Gefüllte Pfirsiche aus dem Ofen
Ein sommerliches Löffeldessert, das die süße Zartheit des Pfirsichs mit der Köstlichkeit von Schokolade und Amaretti verbindet
Zutaten
- 6/8 Pfirsiche (vorzugsweise mit leicht lösbarem Fruchtfleisch)
- Eine halbe Packung Amaretti
- 2 Esslöffel Zartbitterschokolade
- 1 Esslöffel Zucker
- 1 Stück Butter
- 1 Ei
Zubereitung
- Schneiden Sie die Pfirsiche in Hälften und entfernen Sie den Kern.
- Mit einem Teelöffel eine Mulde in jede Pfirsichhälfte drücken und das Fruchtfleisch aufbewahren.
- Bereiten Sie die Füllung zu, indem Sie das Pfirsichfleisch mit einer Gabel zerdrücken (oder einen Mixer verwenden) und Ei, zuvor geschmolzene Butter, gehackte Amaretti, Kakaopulver und Zucker hinzufügen.
- Füllen Sie die Pfirsiche mit der Füllung und legen Sie sie auf ein Backblech.

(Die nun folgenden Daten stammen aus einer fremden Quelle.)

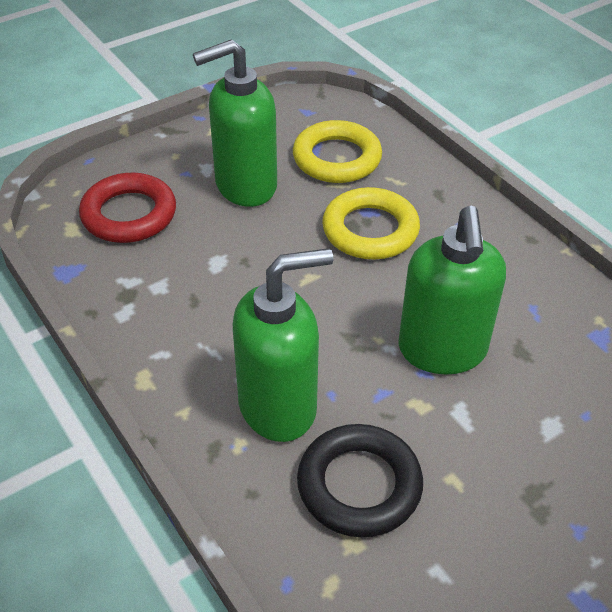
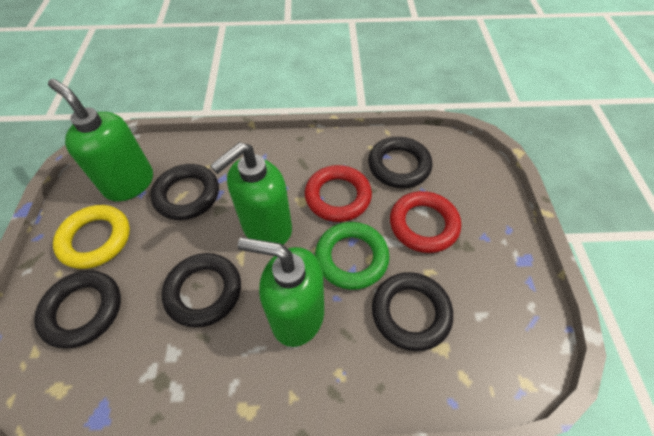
black ring: [297,424,423,537] = 1 -> [34,270,121,348] [151,164,219,220] [162,253,241,327] [368,137,432,188] [372,272,453,351] = 5
green ring: none = 0 -> [315,222,390,290] = 1
red ring: [79,173,176,243] = 1 -> [305,165,372,222] [390,191,461,253] = 2
yellow ring: [293,120,382,183] [322,187,420,260] = 2 -> [53,205,130,269] = 1

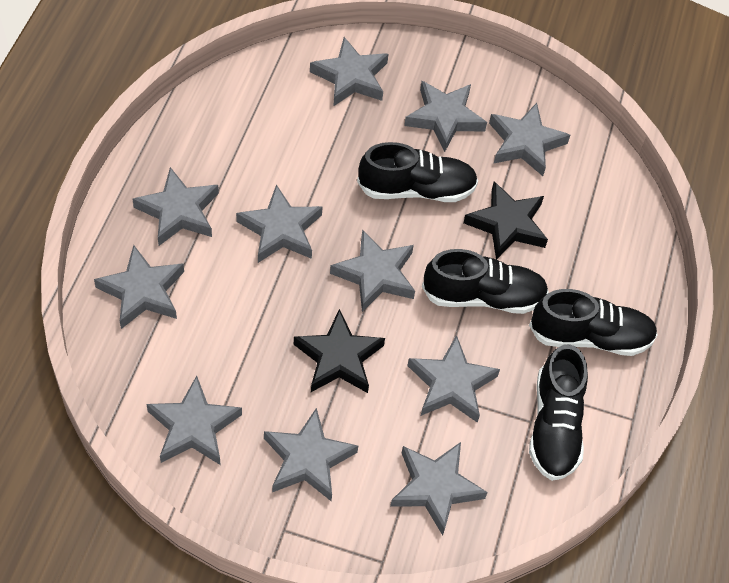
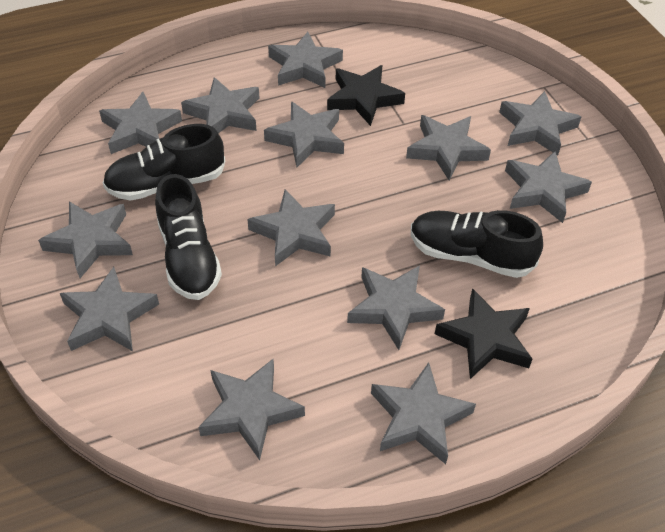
black shoe: [357,142,478,202] [422,249,549,314] [529,289,658,356] [529,344,588,481] = 4 -> [102,124,225,201] [155,174,222,300] [411,210,543,278] = 3
grey star: [94,245,184,329] [133,167,219,246] [147,376,242,465] [236,184,323,263] [264,408,358,501] [310,37,388,107] [330,230,415,312] [390,442,488,535] [404,81,487,152] [407,335,500,423] [489,103,570,176] = 11 -> [38,201,133,278] [60,267,159,351] [99,92,182,154] [181,77,259,133] [198,359,305,460] [247,189,335,266] [264,101,344,167] [268,32,343,88] [347,265,445,350] [371,363,476,464] [406,115,491,180] [499,91,581,156] [505,151,592,223] = 13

- Heizen Sie den Ofen auf 170°C vor und backen Sie die Pfirsiche etwa 30-35 Minuten.
- Kalt servieren.
Tipp von Cesarina Maria Cristina: Für eine extra Portion Genuss können Sie die gefüllten Pfirsiche mit einer Kugel Vanilleeis oder mit Zabaglione servieren.
Der Pfirsich: die Frucht aus dem Osten
Der Pfirsichbaum stammt aus China, wo er als Symbol der Unsterblichkeit galt. Aus dem Osten kam er im 1. Jahrhundert n. Chr. nach Rom, hatte sich aber dank Alexander des Großen bereits im gesamten Mittelmeerraum verbreitet. In Italien begann der Pfirsichanbau Anfang des 20. Jahrhunderts in der Provinz Verona und in der Romagna.
Pfirsiche sind eine der typischen Früchte des Sommers. Sie sind reich an Wasser, Ballaststoffen, Mineralstoffen und Vitaminen, gleichzeitig aber kalorienarm und fettfrei. Es gibt viele Pfirsichsorten (weltweit etwa 6.000 Kultivare), die sich in Größe, Farbe von Fruchtfleisch und Schale sowie in der Behaarung unterscheiden. Zu den bekanntesten gehören der gelbe Pfirsich, der weiße Pfirsich, die Nektarine (auch Pfirsich-Nuss genannt), der Percoco (vor allem für Säfte und Marmeladen verwendet), die Merendella, der Saturnpfirsich (mit unverwechselbar abgeflachter Form) und der Montagnola-Pfirsich.